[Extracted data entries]
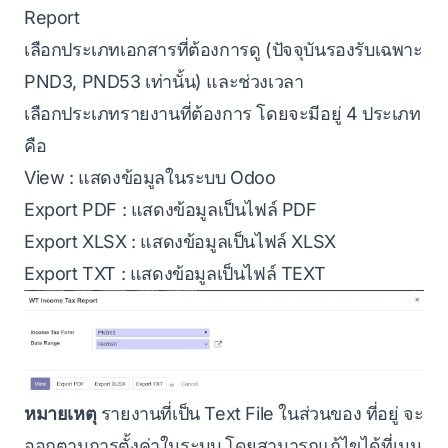
Report
เลือกประเภทเอกสารที่ต้องการดู (ปัจจุบันรองรับเฉพาะ
PND3, PND53 เท่านั้น) และช่วงเวลา
เลือกประเภทรายงานที่ต้องการ โดยจะมีอยู่ 4 ประเภท
คือ
View : แสดงข้อมูลในระบบ Odoo
Export PDF : แสดงข้อมูลเป็นไฟล์ PDF
Export XLSX : แสดงข้อมูลเป็นไฟล์ XLSX
Export TXT : แสดงข้อมูลเป็นไฟล์ TEXT
หมายเหตุ
รายงานที่เป็น Text File ในส่วนของ ที่อยู่ จะ
ออกตามการตั้งค่าในระบบ โดยสามารถแก้ไขได้ที่เมนู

» Problem to solve:
Go through the entries above and copy each line with "นไฟล" in it.

» Task output:
Export PDF : แสดงข้อมูลเป็นไฟล์ PDF
Export XLSX : แสดงข้อมูลเป็นไฟล์ XLSX
Export TXT : แสดงข้อมูลเป็นไฟล์ TEXT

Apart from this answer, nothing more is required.